『ばけばけ』“三之丞”板垣李光人が体現した“心の叫び” 新婚夫婦には早くも暗雲?

『ばけばけ』新婚夫婦に暗雲が立ち込める

 10月14日に放送された『ばけばけ』(NHK総合)第12話では、好調だった雨清水家の工場に暗雲が立ち込める。

 工場に顔を出した三之丞(板垣李光人)を見て、不審がるトキ(髙石あかり)と女工たち。不景気で工場の経営が傾き、出奔した長男の氏松(安田啓人)に代わって傳(堤真一)が資金繰りに歩く。留守をまかされた三之丞だったが、経営はさっぱり。従業員の平井(足立智充)に「一日一反」の増産を提案されても、うなずく以外に選択肢はなかった。

 不景気で金を貸してくれるものはなく、病を押して金策に走っていた傳だったが、ついに倒れてしまう。床に伏せる傳を看病しようにも、タエ(北川景子)は粥を作ろうとして焦がしてしまう始末。雨清水家は女中に暇を出して、家事を担う人間も不足していたのだった。

 「今朝初めてふすまを一人で開けた」タエのお嬢様ぶりもすごいが、困惑する三之丞のつらさも察するに余りある。それまで蚊帳の外にいたのに、家業と主が共倒れして、いきなり大荷物を背負わされた三之丞。どうしたらいいかわからない、という心の叫びがリアルだ。

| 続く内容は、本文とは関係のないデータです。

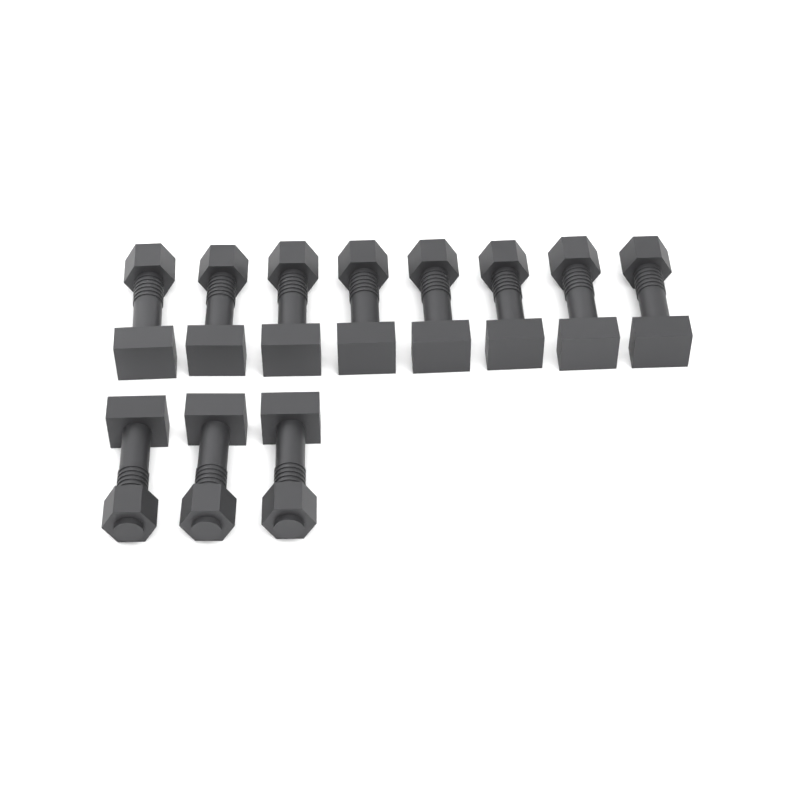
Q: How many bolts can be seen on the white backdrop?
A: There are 11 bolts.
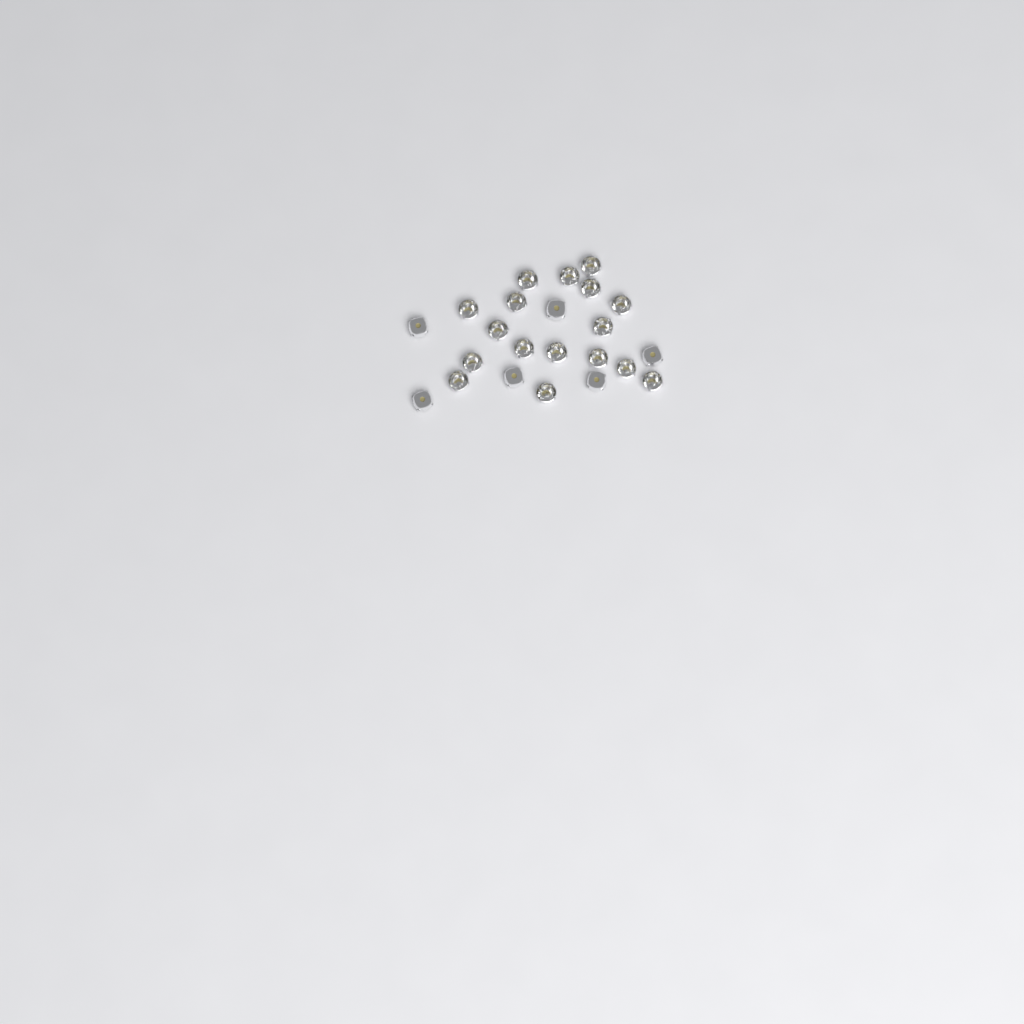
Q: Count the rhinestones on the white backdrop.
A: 23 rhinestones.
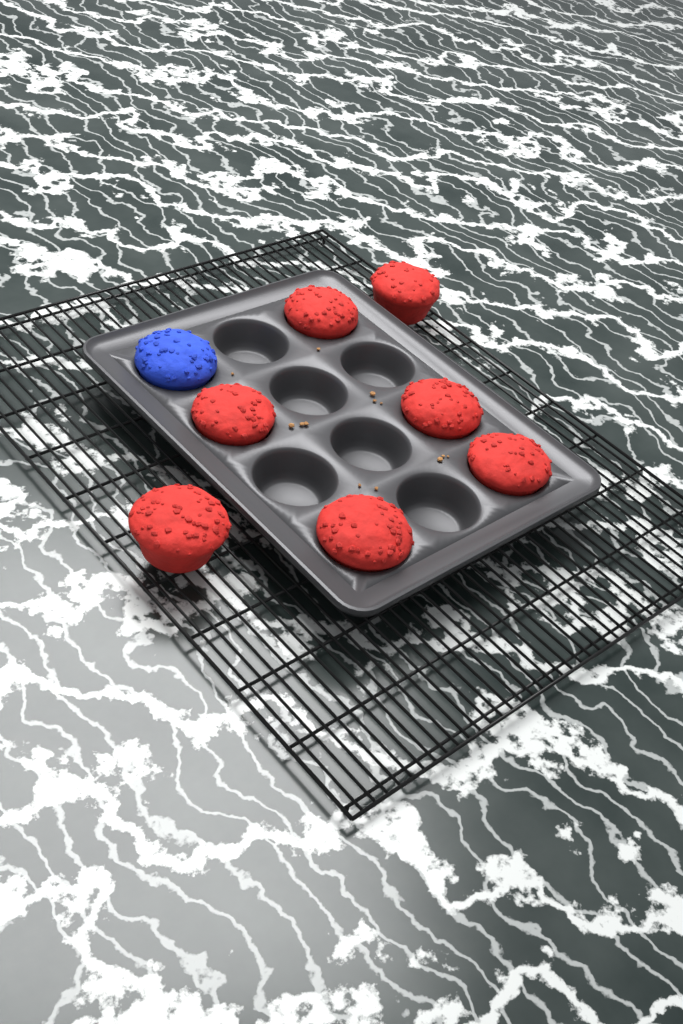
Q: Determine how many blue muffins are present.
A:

 その頃、松野家では、勘右衛門(小日向文世)が銀二郎(寛一郎)に刀の振り方を教えていた。貧しい足軽の山根家は松野家より家格が下。立派な当主になるための教育であり、銀二郎は熱心に取り組む。けれども、どこか無理している様子だ。

 ほんの少し表情に出ただけでそのことを勘右衛門になじられ、「格の低さが染みついちょる」なんて言われたら、やってられないと思ってもおかしくないのに、立派な婿殿になろうとする銀二郎はえらい。司之介(岡部たかし)との相撲でもわざと負けていたし。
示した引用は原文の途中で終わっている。